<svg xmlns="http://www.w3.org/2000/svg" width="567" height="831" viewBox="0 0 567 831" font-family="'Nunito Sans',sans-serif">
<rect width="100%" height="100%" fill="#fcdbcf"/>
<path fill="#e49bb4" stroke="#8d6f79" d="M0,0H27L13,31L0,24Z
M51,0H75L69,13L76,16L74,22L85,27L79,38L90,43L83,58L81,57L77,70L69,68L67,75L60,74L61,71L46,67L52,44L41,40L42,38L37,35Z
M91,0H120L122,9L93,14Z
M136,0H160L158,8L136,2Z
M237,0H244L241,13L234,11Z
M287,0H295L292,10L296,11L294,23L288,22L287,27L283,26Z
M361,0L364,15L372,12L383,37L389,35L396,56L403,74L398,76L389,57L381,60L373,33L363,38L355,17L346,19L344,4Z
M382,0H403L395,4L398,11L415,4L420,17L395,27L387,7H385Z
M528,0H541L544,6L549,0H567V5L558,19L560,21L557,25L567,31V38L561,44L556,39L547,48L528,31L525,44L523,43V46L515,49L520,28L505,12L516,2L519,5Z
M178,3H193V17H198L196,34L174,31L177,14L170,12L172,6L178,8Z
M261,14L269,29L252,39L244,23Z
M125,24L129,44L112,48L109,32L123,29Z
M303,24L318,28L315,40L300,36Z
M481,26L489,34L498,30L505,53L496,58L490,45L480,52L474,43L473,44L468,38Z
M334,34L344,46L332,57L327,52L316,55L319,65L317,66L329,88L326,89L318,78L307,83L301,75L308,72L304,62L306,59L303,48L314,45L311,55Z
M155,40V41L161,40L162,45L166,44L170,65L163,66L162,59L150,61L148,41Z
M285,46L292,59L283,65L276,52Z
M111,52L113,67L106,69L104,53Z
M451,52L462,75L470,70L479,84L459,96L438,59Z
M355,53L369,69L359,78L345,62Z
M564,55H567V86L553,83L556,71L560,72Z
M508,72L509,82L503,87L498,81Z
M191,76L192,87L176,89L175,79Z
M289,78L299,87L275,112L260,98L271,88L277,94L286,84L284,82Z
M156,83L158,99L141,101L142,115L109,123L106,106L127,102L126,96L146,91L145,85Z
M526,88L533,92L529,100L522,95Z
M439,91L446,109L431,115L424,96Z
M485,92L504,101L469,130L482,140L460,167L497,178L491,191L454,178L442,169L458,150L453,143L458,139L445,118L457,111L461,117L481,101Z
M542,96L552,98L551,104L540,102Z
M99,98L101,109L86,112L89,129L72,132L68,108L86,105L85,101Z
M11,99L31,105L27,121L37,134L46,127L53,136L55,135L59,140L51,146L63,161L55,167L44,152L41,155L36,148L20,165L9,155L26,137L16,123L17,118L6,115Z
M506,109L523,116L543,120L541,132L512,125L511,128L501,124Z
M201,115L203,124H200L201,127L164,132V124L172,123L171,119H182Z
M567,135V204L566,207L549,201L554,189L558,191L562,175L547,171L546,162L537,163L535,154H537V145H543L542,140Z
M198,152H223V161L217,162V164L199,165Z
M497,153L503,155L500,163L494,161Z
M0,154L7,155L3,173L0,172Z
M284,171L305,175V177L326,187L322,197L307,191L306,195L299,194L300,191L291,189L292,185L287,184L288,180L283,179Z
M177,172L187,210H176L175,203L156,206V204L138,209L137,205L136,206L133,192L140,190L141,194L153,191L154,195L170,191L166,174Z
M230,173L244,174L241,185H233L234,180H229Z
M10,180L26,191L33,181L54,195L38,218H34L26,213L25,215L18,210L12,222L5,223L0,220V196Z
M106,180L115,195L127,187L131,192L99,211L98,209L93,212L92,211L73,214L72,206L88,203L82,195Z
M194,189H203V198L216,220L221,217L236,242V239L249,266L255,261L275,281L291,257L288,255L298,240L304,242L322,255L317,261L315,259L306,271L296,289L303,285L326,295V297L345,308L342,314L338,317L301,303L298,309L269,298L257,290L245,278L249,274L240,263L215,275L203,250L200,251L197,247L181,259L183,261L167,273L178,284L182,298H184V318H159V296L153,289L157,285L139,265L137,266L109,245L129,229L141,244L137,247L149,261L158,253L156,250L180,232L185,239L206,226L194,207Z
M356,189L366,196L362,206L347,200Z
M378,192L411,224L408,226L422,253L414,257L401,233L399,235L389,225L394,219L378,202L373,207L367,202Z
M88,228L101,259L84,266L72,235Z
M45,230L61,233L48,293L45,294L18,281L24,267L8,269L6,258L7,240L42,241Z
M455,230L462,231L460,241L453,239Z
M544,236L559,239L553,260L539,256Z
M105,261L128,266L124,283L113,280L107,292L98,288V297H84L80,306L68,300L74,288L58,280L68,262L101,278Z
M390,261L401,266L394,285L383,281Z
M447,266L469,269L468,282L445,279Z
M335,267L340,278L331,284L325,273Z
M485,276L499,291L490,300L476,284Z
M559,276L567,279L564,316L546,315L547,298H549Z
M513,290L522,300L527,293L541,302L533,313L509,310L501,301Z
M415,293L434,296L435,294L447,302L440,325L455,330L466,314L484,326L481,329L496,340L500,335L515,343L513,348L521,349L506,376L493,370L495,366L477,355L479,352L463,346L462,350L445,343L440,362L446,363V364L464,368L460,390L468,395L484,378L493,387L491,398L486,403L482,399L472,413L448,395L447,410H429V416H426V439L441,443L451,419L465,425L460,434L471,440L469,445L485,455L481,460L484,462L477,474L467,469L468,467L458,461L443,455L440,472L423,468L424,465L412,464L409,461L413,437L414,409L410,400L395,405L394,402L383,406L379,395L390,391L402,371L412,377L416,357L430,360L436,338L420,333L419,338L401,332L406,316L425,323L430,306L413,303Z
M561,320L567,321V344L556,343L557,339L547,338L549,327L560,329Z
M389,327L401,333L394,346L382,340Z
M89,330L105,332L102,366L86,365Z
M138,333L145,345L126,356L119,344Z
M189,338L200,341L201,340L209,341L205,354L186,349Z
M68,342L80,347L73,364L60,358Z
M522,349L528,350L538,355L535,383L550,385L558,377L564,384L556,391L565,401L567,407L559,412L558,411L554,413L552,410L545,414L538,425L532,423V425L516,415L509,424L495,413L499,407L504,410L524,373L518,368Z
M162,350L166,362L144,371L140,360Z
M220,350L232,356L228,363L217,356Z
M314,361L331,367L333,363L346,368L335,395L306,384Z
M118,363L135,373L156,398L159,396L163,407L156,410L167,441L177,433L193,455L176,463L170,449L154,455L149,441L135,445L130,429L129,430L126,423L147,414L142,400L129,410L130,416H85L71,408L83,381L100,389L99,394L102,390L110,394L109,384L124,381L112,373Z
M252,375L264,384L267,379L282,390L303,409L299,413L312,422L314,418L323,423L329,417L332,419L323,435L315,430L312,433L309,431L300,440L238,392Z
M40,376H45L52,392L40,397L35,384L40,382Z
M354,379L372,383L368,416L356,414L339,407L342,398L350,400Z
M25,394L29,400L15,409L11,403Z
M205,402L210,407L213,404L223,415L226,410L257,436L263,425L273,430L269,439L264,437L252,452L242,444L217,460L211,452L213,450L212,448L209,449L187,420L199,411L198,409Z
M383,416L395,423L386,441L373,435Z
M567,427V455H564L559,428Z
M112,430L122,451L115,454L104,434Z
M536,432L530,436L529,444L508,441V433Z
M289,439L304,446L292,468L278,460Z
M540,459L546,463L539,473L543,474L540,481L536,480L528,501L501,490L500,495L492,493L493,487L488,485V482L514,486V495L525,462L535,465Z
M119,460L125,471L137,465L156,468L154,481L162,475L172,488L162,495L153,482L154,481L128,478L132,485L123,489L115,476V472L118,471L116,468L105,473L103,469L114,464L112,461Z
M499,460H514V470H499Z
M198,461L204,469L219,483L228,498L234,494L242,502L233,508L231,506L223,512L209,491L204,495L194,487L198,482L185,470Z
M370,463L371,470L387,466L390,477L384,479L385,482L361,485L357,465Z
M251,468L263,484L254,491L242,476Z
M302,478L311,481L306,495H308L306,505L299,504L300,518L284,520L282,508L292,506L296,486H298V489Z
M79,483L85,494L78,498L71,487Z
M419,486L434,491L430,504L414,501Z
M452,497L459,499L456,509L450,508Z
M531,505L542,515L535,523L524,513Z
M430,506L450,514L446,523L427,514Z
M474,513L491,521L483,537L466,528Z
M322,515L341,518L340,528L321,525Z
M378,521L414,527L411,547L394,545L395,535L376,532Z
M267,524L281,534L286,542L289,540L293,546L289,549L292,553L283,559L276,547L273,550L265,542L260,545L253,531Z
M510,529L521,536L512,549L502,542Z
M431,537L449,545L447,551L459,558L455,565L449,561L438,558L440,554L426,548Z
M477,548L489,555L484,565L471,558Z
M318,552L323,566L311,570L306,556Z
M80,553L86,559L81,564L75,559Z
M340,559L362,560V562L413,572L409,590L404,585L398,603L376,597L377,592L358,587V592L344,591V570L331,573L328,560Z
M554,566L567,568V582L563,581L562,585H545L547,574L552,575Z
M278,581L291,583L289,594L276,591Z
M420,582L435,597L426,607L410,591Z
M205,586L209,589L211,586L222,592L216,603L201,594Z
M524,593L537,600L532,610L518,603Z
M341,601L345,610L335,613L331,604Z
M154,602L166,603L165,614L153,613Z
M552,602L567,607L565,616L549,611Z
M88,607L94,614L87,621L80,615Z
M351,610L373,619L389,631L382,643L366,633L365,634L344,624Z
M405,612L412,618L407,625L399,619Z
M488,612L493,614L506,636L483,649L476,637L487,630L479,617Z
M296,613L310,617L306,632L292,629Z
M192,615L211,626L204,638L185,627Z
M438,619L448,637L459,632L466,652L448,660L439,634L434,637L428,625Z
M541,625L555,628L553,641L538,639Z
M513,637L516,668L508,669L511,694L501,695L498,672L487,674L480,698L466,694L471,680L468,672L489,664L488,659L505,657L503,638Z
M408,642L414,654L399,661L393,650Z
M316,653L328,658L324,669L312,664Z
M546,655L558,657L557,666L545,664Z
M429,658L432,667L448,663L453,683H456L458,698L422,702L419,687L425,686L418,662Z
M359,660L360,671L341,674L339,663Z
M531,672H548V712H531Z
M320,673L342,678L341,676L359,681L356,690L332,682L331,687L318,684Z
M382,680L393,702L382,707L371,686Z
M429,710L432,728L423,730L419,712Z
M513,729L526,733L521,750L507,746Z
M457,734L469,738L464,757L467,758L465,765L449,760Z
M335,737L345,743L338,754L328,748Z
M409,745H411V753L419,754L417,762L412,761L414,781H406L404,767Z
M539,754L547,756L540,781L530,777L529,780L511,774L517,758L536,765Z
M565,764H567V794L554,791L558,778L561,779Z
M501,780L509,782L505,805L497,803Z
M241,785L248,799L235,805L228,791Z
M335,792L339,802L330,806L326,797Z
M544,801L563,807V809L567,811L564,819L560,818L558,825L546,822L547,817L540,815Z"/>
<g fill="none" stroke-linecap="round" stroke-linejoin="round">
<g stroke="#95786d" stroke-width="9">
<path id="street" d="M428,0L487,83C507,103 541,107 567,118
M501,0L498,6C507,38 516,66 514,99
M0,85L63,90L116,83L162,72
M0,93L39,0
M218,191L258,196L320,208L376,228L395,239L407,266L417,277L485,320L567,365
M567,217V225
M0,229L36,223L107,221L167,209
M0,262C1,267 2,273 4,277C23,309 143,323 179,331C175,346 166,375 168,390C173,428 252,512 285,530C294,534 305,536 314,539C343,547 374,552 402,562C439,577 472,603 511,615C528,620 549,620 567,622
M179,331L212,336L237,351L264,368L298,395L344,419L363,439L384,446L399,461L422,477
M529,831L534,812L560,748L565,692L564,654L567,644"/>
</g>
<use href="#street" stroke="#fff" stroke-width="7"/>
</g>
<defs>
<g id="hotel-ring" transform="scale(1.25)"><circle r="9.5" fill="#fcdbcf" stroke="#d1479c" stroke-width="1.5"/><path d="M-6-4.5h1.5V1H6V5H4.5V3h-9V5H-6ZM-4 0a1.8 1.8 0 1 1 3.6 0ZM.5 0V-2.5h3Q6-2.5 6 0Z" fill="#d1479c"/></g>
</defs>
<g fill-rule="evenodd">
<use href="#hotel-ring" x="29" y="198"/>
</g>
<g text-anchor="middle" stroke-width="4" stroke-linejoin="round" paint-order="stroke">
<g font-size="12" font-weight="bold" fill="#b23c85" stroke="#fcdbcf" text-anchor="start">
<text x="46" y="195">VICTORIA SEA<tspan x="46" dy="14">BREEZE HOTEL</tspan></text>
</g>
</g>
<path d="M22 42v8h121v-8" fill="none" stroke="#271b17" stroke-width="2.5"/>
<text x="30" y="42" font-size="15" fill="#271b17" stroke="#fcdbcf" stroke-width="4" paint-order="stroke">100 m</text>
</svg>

____

In the entries above, how many lines hold the word "width"? State the number and nothing else.

** OUTPUT FOR THIS EXERCISE **
8